Task details:
Type out the data exactly as given. Skip any image.

Stored data:
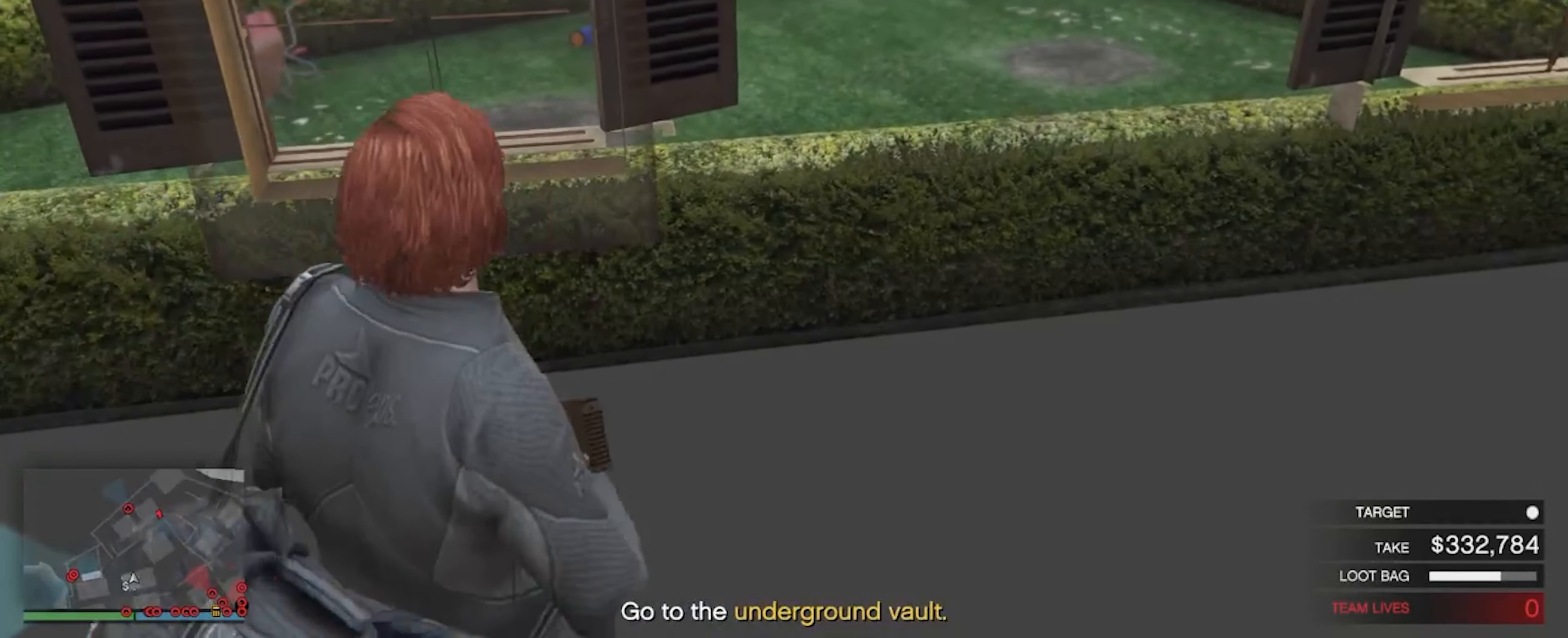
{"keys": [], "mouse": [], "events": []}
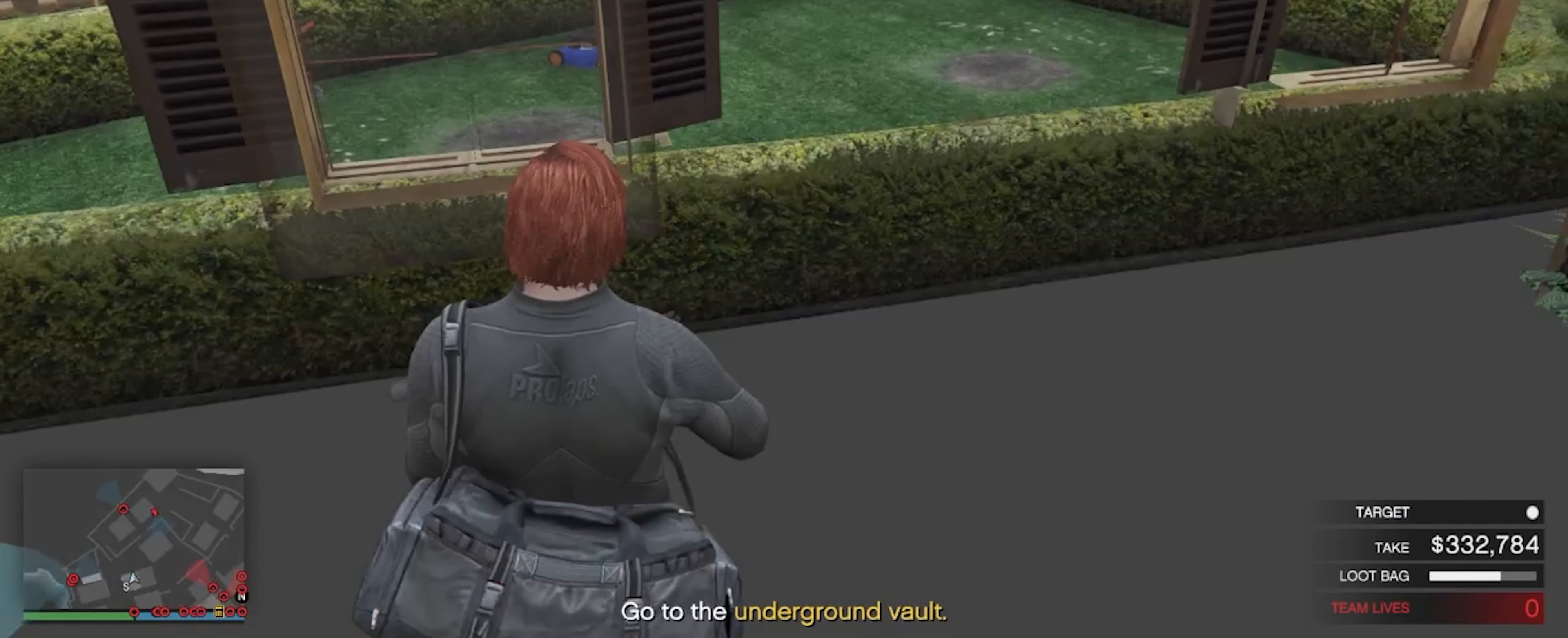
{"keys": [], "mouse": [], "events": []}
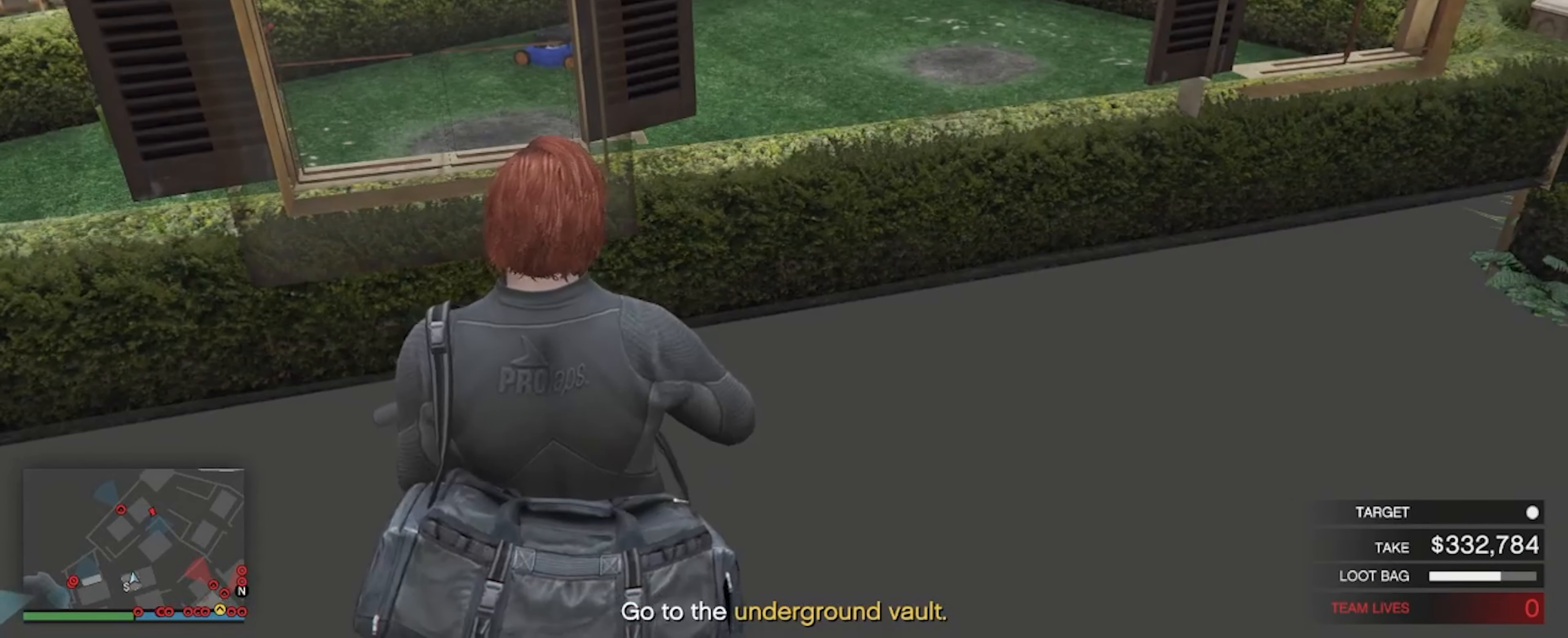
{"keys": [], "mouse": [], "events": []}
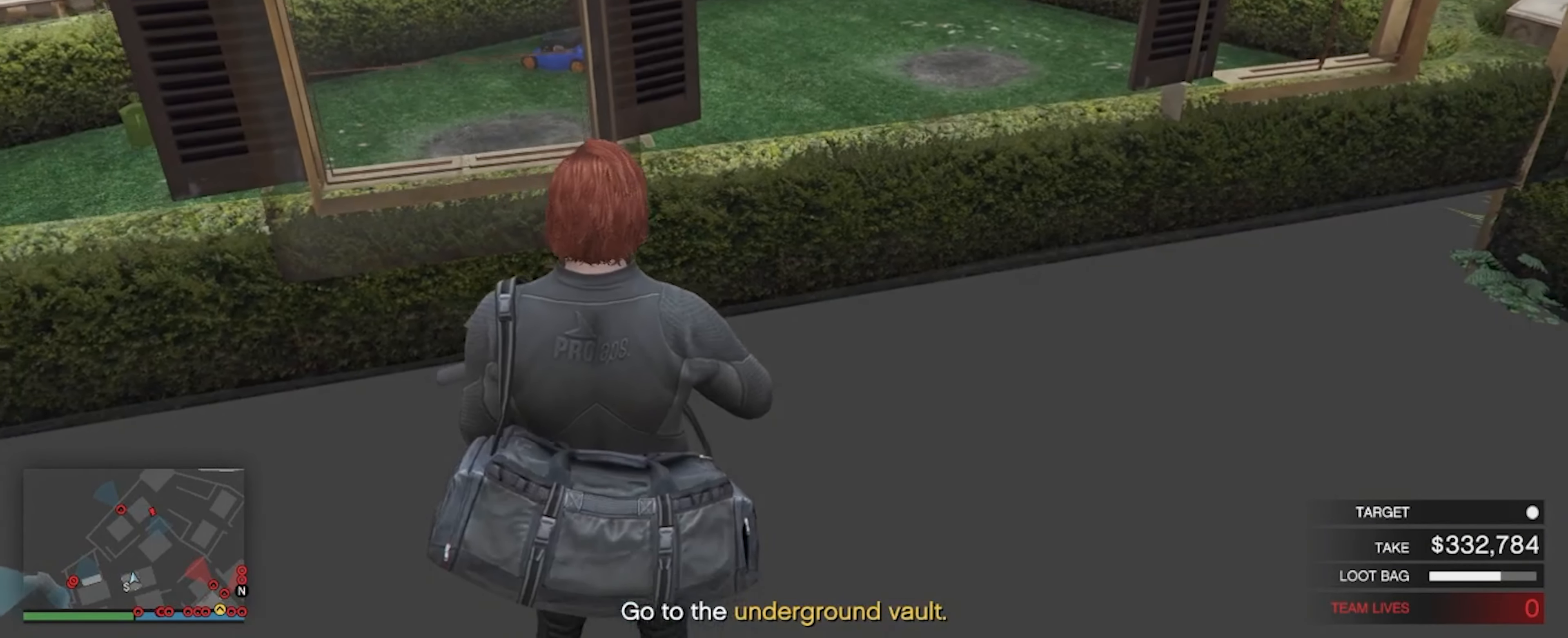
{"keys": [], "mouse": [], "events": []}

Your response:
{"keys": [], "mouse": [], "events": []}
{"keys": [], "mouse": [], "events": []}
{"keys": [], "mouse": [], "events": []}
{"keys": [], "mouse": [], "events": []}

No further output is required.